- **WHAT TO WORK ON**
Leave the pictures in the listing below aside and reproduce exactly the lines starting with the one with "Figure 4. Sampling" and going on through the one with "Table 3. Associations", both ends included.

- **DATA IN THIS EXERCISE**
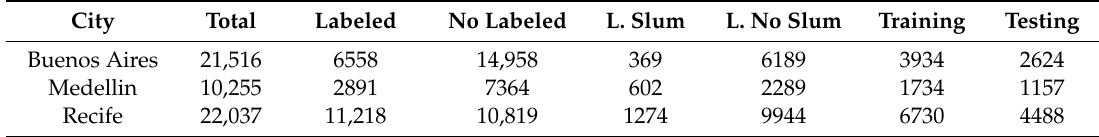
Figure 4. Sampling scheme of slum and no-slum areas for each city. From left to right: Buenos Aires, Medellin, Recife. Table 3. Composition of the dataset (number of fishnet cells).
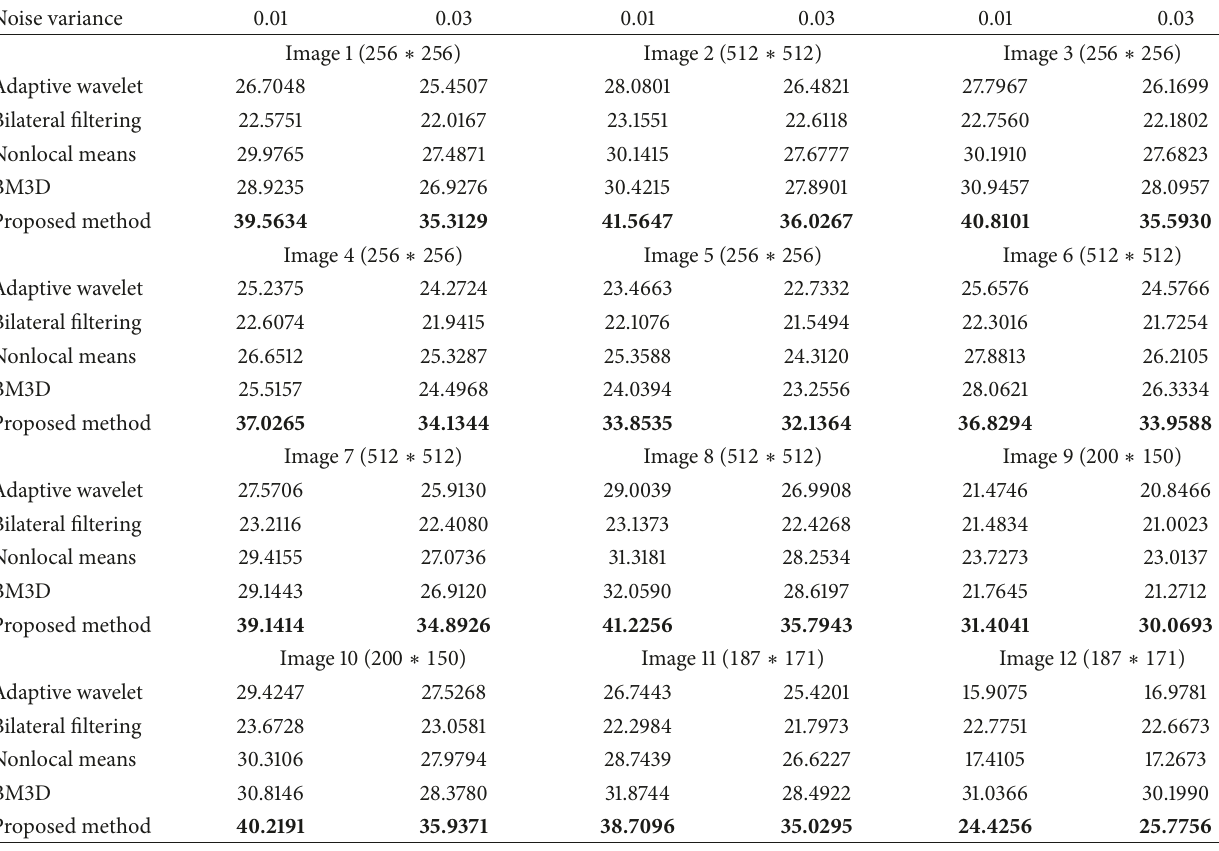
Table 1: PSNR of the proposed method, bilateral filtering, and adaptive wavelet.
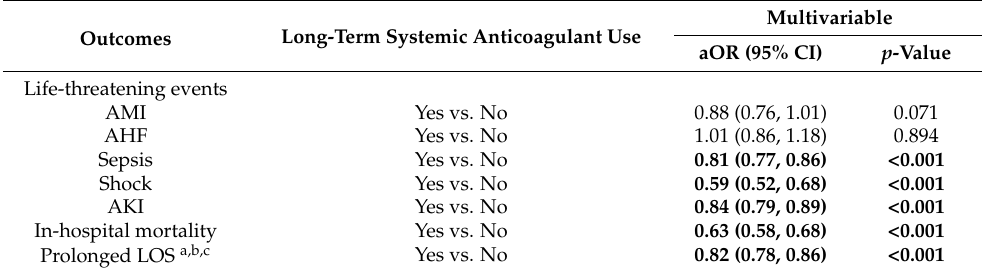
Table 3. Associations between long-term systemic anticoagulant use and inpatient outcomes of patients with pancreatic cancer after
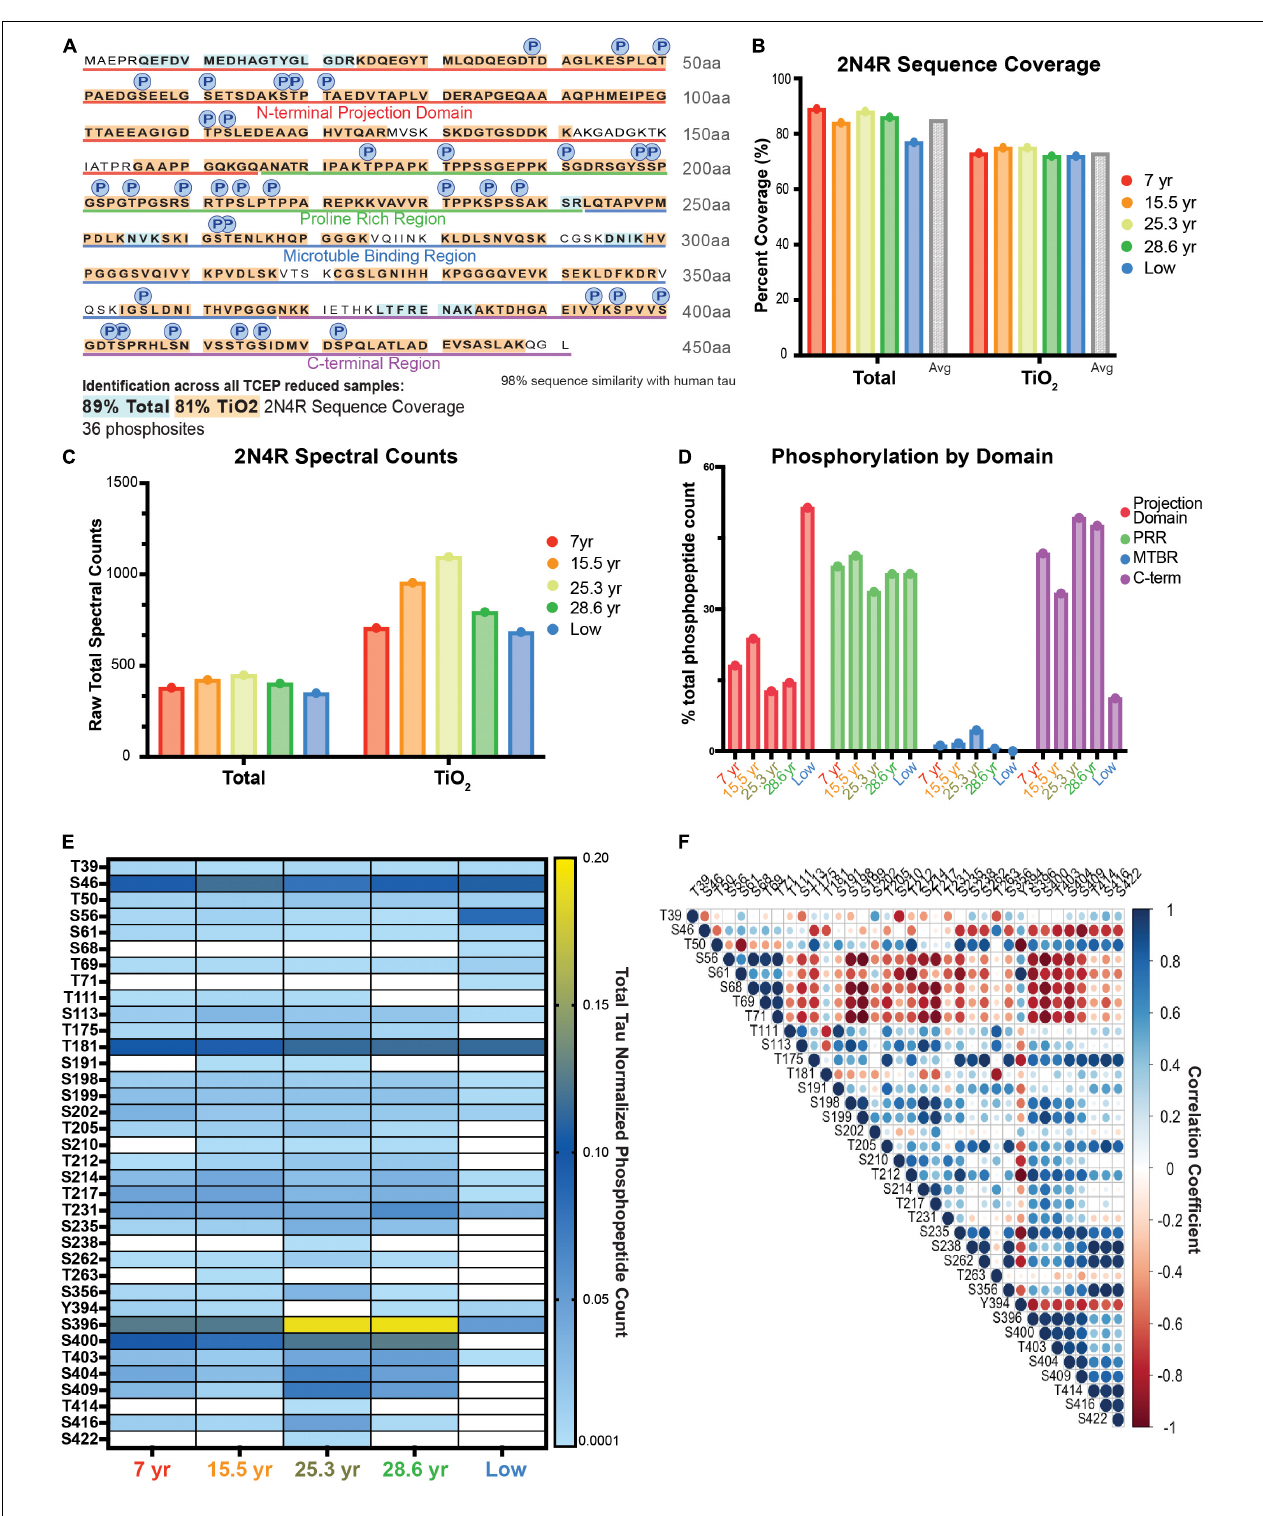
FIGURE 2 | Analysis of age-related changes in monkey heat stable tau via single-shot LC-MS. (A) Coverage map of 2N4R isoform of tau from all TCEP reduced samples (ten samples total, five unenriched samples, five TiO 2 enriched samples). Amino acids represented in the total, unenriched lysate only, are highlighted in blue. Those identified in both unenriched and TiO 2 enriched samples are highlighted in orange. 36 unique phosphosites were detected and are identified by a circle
...
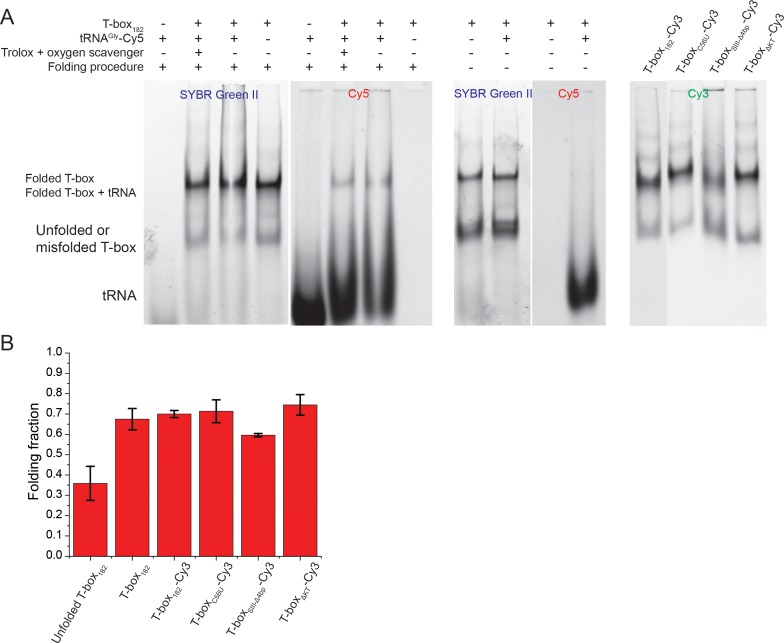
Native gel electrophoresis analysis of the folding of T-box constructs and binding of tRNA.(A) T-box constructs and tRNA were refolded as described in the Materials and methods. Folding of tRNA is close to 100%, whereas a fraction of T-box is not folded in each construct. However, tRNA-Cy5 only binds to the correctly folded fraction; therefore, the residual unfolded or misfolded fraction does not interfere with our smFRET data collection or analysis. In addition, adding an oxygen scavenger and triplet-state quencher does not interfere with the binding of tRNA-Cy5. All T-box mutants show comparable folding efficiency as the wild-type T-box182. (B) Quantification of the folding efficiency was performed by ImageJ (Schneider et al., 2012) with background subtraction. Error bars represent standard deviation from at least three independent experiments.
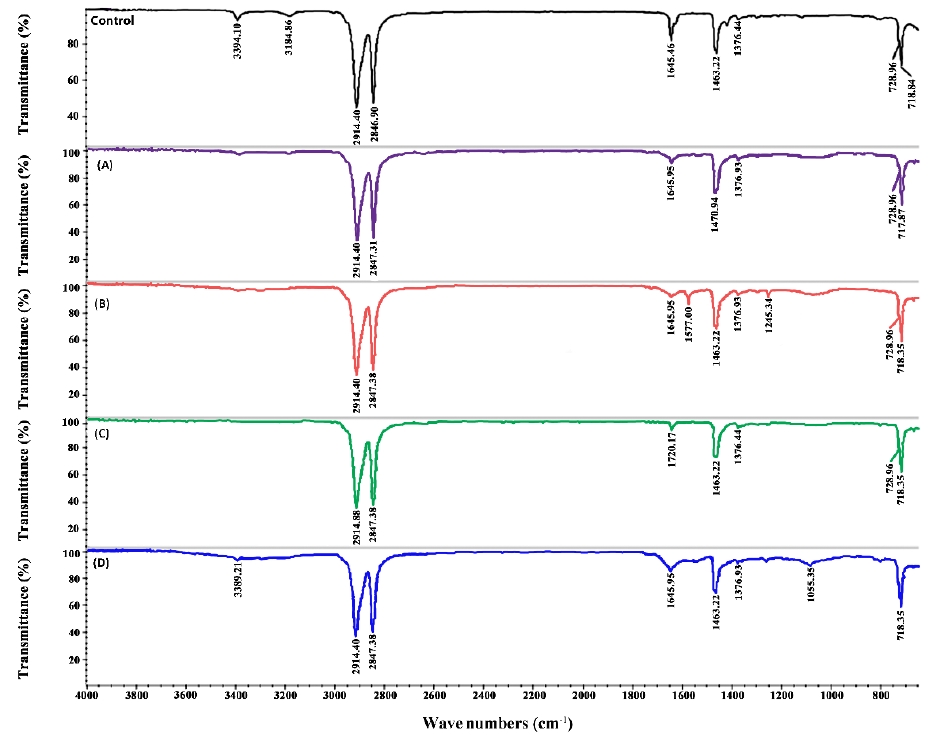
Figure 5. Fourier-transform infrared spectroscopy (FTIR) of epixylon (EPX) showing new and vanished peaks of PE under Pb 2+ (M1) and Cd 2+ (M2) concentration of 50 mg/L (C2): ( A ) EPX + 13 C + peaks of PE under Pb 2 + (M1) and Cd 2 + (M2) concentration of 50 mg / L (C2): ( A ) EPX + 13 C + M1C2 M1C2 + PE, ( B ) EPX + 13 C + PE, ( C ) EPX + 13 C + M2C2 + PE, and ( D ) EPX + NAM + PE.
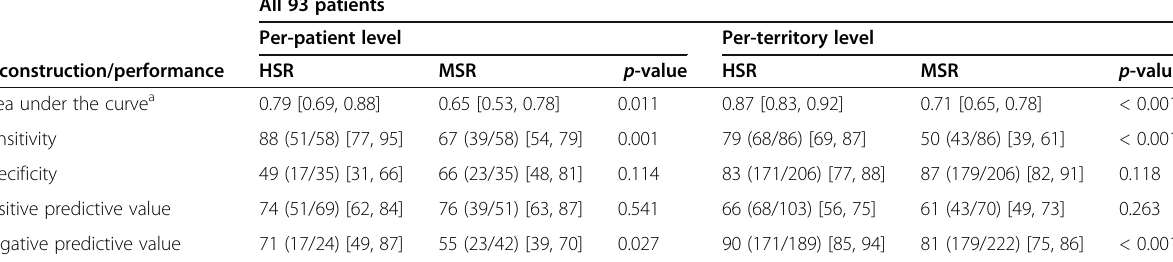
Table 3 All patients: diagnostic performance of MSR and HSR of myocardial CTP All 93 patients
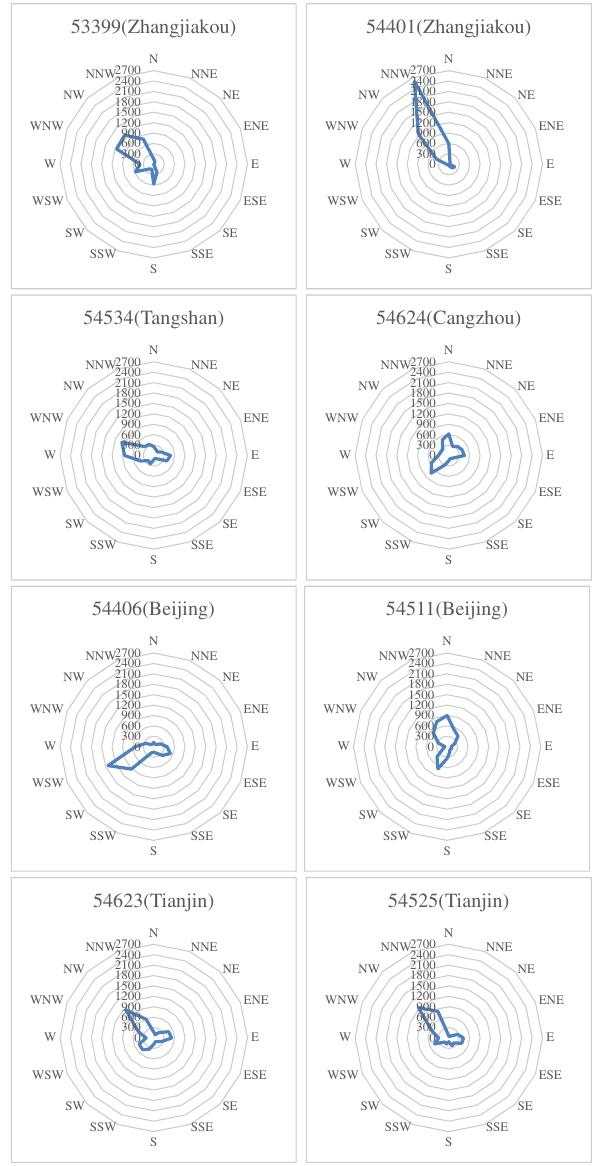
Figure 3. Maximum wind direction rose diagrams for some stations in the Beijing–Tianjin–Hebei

- **ANSWER TO THE PROBLEM**
Figure 4. Sampling scheme of slum and no-slum areas for each city. From left to right: Buenos Aires, Medellin, Recife. Table 3. Composition of the dataset (number of fishnet cells).
Table 1: PSNR of the proposed method, bilateral filtering, and adaptive wavelet.
Table 3. Associations between long-term systemic anticoagulant use and inpatient outcomes of patients with pancreatic cancer after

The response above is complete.